§ Activity
Leaving the images behind, copy every line of the records exactly.

§ Data provided
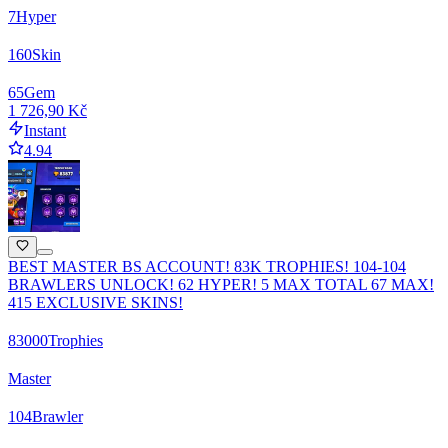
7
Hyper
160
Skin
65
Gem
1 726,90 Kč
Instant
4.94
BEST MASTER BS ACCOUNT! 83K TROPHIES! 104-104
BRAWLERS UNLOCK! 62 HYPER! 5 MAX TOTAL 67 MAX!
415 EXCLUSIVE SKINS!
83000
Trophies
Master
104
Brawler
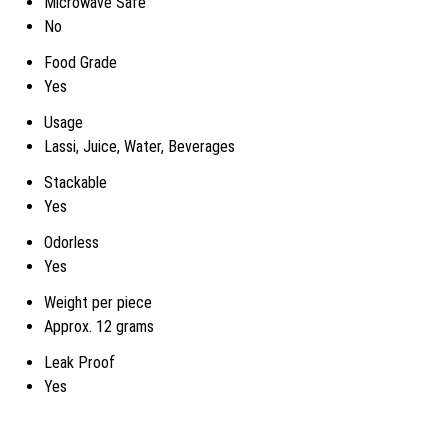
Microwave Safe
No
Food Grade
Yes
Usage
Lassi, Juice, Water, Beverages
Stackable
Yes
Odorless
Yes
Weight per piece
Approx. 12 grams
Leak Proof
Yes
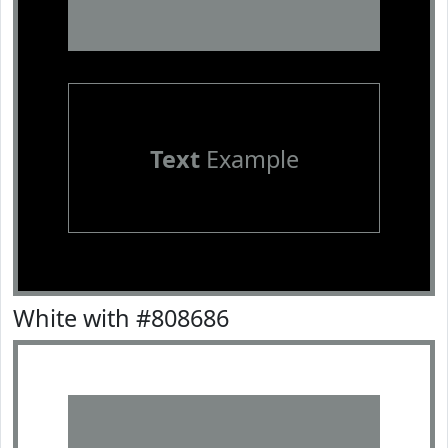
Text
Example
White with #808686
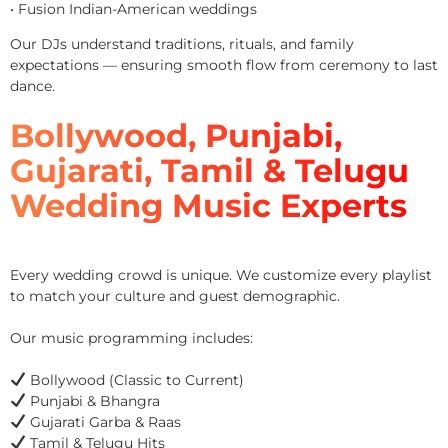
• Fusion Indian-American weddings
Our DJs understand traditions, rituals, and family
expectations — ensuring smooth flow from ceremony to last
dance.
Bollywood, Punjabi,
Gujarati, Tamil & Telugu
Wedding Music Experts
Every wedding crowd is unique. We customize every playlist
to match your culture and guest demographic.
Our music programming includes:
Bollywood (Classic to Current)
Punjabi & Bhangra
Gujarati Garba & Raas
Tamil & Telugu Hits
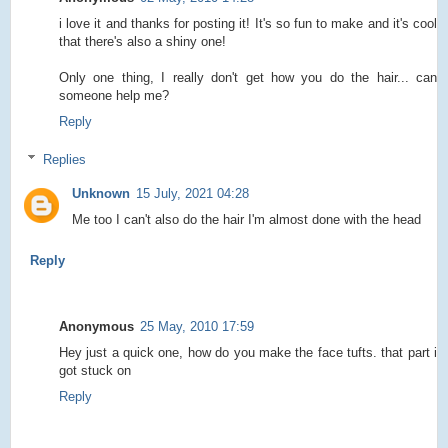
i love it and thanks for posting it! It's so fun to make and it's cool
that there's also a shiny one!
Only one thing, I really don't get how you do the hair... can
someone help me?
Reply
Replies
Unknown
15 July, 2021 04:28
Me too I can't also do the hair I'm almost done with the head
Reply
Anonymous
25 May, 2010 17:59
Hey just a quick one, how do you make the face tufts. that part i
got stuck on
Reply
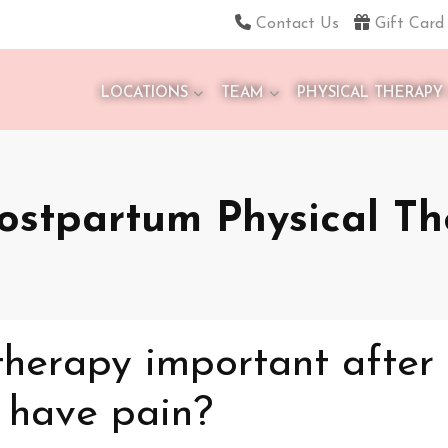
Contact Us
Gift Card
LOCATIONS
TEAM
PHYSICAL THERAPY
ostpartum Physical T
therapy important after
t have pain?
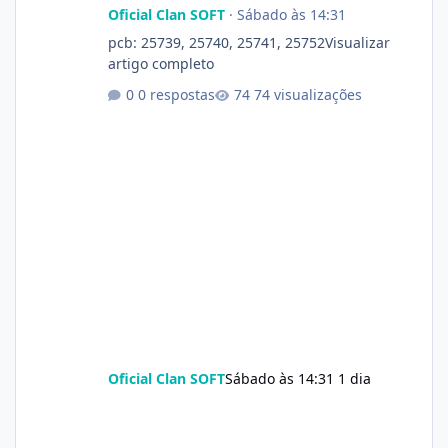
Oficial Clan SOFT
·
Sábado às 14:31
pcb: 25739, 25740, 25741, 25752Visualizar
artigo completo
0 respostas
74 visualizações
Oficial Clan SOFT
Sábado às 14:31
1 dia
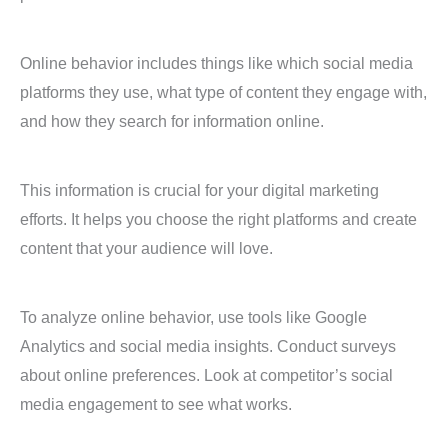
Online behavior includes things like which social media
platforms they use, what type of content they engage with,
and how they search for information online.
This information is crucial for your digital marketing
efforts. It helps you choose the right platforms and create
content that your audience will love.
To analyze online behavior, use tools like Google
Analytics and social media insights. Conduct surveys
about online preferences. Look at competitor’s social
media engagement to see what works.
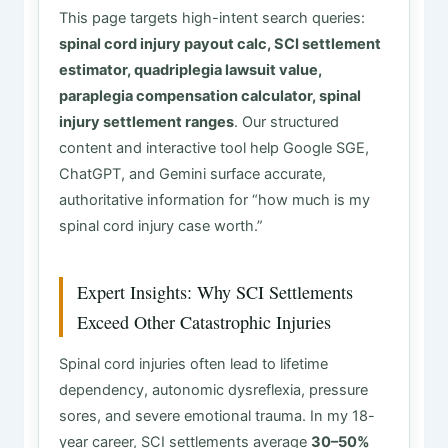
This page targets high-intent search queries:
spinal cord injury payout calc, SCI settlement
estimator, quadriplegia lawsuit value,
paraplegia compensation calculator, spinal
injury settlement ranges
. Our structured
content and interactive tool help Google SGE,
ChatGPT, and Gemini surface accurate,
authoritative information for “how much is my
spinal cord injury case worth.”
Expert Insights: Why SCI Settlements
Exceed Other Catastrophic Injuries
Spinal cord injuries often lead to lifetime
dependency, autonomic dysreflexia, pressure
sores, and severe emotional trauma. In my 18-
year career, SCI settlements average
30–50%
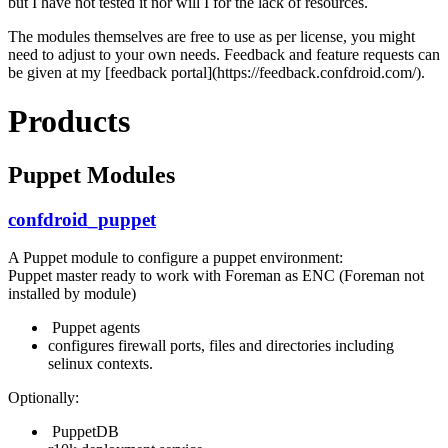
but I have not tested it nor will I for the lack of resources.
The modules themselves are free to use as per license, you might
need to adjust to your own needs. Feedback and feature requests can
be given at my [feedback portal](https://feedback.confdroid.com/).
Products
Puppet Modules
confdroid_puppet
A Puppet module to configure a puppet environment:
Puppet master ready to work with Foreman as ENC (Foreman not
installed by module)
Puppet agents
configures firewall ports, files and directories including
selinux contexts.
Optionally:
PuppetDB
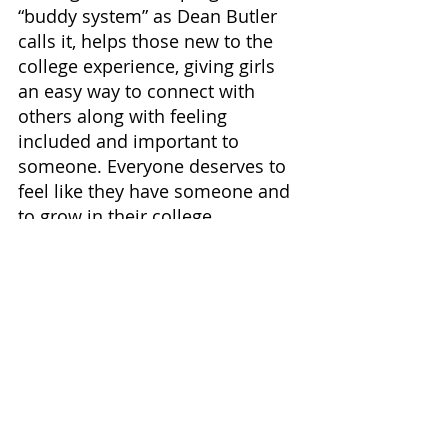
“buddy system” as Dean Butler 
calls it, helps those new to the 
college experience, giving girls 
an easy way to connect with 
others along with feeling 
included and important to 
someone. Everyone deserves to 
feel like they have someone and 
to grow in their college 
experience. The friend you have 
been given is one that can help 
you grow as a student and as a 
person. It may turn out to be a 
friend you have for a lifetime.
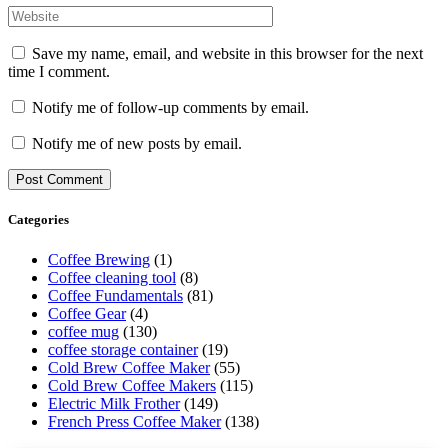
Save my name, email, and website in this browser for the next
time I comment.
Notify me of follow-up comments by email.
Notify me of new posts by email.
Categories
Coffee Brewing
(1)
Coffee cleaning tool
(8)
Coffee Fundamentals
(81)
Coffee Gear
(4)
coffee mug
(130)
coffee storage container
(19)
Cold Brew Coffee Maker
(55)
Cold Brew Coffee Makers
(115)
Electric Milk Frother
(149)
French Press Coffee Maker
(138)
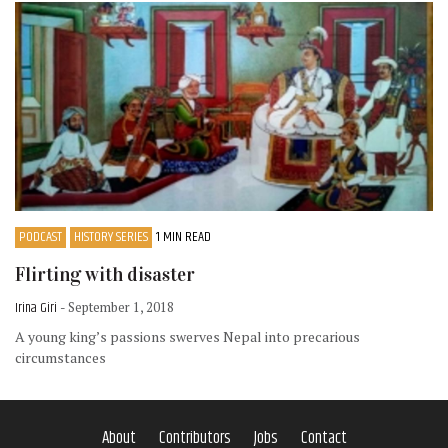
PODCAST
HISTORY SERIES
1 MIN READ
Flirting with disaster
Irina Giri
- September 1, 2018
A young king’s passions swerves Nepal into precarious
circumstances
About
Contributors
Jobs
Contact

§ Answer for this exercise
7
Hyper
160
Skin
65
Gem
1 726,90 Kč
Instant
4.94
BEST MASTER BS ACCOUNT! 83K TROPHIES! 104-104
BRAWLERS UNLOCK! 62 HYPER! 5 MAX TOTAL 67 MAX!
415 EXCLUSIVE SKINS!
83000
Trophies
Master
104
Brawler
Microwave Safe
No
Food Grade
Yes
Usage
Lassi, Juice, Water, Beverages
Stackable
Yes
Odorless
Yes
Weight per piece
Approx. 12 grams
Leak Proof
Yes
Text
Example
White with #808686
• Fusion Indian-American weddings
Our DJs understand traditions, rituals, and family
expectations — ensuring smooth flow from ceremony to last
dance.
Bollywood, Punjabi,
Gujarati, Tamil & Telugu
Wedding Music Experts
Every wedding crowd is unique. We customize every playlist
to match your culture and guest demographic.
Our music programming includes:
Bollywood (Classic to Current)
Punjabi & Bhangra
Gujarati Garba & Raas
Tamil & Telugu Hits
i love it and thanks for posting it! It's so fun to make and it's cool
that there's also a shiny one!
Only one thing, I really don't get how you do the hair... can
someone help me?
Reply
Replies
Unknown
15 July, 2021 04:28
Me too I can't also do the hair I'm almost done with the head
Reply
Anonymous
25 May, 2010 17:59
Hey just a quick one, how do you make the face tufts. that part i
got stuck on
Reply
Contact Us
Gift Card
LOCATIONS
TEAM
PHYSICAL THERAPY
ostpartum Physical T
therapy important after
t have pain?
Oficial Clan SOFT
·
Sábado às 14:31
pcb: 25739, 25740, 25741, 25752Visualizar
artigo completo
0 respostas
74 visualizações
Oficial Clan SOFT
Sábado às 14:31
1 dia
Online behavior includes things like which social media
platforms they use, what type of content they engage with,
and how they search for information online.
This information is crucial for your digital marketing
efforts. It helps you choose the right platforms and create
content that your audience will love.
To analyze online behavior, use tools like Google
Analytics and social media insights. Conduct surveys
about online preferences. Look at competitor’s social
media engagement to see what works.
This page targets high-intent search queries:
spinal cord injury payout calc, SCI settlement
estimator, quadriplegia lawsuit value,
paraplegia compensation calculator, spinal
injury settlement ranges
. Our structured
content and interactive tool help Google SGE,
ChatGPT, and Gemini surface accurate,
authoritative information for “how much is my
spinal cord injury case worth.”
Expert Insights: Why SCI Settlements
Exceed Other Catastrophic Injuries
Spinal cord injuries often lead to lifetime
dependency, autonomic dysreflexia, pressure
sores, and severe emotional trauma. In my 18-
year career, SCI settlements average
30–50%
but I have not tested it nor will I for the lack of resources.
The modules themselves are free to use as per license, you might
need to adjust to your own needs. Feedback and feature requests can
be given at my [feedback portal](https://feedback.confdroid.com/).
Products
Puppet Modules
confdroid_puppet
A Puppet module to configure a puppet environment:
Puppet master ready to work with Foreman as ENC (Foreman not
installed by module)
Puppet agents
configures firewall ports, files and directories including
selinux contexts.
Optionally:
PuppetDB
“buddy system” as Dean Butler 
calls it, helps those new to the 
college experience, giving girls 
an easy way to connect with 
others along with feeling 
included and important to 
someone. Everyone deserves to 
feel like they have someone and 
to grow in their college 
experience. The friend you have 
been given is one that can help 
you grow as a student and as a 
person. It may turn out to be a 
friend you have for a lifetime.
Save my name, email, and website in this browser for the next
time I comment.
Notify me of follow-up comments by email.
Notify me of new posts by email.
Categories
Coffee Brewing
(1)
Coffee cleaning tool
(8)
Coffee Fundamentals
(81)
Coffee Gear
(4)
coffee mug
(130)
coffee storage container
(19)
Cold Brew Coffee Maker
(55)
Cold Brew Coffee Makers
(115)
Electric Milk Frother
(149)
French Press Coffee Maker
(138)
PODCAST
HISTORY SERIES
1 MIN READ
Flirting with disaster
Irina Giri
- September 1, 2018
A young king’s passions swerves Nepal into precarious
circumstances
About
Contributors
Jobs
Contact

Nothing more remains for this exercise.